The Effect of Titanium Oxide Nanotubes on the Surface Hardness of a Three-Dimensional Printed Denture Base Material

Abstract

Background: In the field of dentistry, there has been a growing prevalence of digital manufacturing technologies in recent years. Presently, the manufacturing of removable complete dentures using three-dimensional printing can be achieved through the utilization of computer-aided design and computer-aided manufacture (CAD-CAM) technology. This technology combines additive and subtractive techniques, commonly referred to as fast prototyping and three-dimensional printing, and employs PMMA professional light-curing resin as the material. The objective of this study is to assess the impact of titanium oxide nanotubes on the hardness of the underlying material utilized in 3D printed dentures. Materials and methods: The specimens were generated using 3D builder software developed by Microsoft Corporation, utilizing computer-aided design techniques. Specimens were designed with particular dimensions in compliance with the test standards for hardness. The denture resin 3D printed with titanium oxide nanotubes (Howngue, China TiO2 / D: 15-30 nm / L: 2-3 nm) was categorized into five groups (group 1 - 1% / group 2 - 1.5% / group 3 - 2% / group 4 - 2.5% / group 5 - 3%) based on weight. The specimens were printed using the Asiga max 3D printer, which utilizes digital light processing technology and is manufactured in Australia. Results: The average hardness values for the groups reinforced with 1% by weight of titanium oxide nanotubes showed a significant increase compared to the control group and with 1.5 % showed no significant difference. In contrast, the values for the other reinforcement groups declined considerably. Conclusion: The hardness of denture bases made from three-dimensionally printed material was successfully increased by including titanium nanotubes at concentrations of 1% by weight.

_GOAL OF THE EXERCISE_
Give each group number with its titanium oxide nanotube concentration by weight, as the abstract on 3D printed denture base hardness above assigns them.

_DATASET EXCERPTS_
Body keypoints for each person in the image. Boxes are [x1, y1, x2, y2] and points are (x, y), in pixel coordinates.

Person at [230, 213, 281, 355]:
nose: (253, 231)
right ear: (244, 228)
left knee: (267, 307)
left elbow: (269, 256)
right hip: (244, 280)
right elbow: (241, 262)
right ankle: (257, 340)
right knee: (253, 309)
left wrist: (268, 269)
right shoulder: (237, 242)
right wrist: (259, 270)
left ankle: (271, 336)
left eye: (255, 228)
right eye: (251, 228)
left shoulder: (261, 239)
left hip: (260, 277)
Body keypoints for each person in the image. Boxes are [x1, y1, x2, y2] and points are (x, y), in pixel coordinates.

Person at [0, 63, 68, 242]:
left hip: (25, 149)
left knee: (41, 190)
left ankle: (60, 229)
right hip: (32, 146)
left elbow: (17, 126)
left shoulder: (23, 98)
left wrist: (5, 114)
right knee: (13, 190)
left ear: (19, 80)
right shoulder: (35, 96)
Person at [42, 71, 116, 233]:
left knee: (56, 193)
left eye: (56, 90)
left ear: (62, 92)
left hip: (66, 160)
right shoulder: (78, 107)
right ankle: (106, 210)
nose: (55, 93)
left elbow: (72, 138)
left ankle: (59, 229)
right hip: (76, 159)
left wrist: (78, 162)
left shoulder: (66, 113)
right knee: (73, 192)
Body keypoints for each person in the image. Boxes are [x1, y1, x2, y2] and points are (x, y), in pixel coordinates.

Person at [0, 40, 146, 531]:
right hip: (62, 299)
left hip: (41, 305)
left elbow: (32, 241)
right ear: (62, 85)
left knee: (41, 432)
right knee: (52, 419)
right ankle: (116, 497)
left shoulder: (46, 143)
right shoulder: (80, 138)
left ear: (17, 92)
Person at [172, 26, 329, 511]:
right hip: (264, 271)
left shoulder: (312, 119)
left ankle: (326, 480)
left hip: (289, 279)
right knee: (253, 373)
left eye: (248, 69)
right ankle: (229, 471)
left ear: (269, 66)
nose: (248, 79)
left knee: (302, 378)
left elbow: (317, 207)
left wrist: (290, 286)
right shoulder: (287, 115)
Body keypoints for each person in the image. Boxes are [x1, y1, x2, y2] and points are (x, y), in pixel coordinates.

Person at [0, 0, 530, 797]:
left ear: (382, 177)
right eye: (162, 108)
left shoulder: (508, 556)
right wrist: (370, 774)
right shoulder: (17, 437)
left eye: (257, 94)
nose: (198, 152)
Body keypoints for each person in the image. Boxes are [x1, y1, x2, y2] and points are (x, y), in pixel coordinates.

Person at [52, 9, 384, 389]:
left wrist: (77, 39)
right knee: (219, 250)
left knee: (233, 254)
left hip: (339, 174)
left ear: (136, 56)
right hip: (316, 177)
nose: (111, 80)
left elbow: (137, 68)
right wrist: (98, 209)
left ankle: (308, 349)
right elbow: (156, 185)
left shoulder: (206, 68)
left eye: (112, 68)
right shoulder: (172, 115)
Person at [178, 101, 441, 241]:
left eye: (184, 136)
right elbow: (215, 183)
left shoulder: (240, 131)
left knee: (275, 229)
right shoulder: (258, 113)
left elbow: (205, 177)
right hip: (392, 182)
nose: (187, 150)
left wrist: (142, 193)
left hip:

_RESPONSE BELOW_
Group 1: 1%
Group 2: 1.5%
Group 3: 2%
Group 4: 2.5%
Group 5: 3%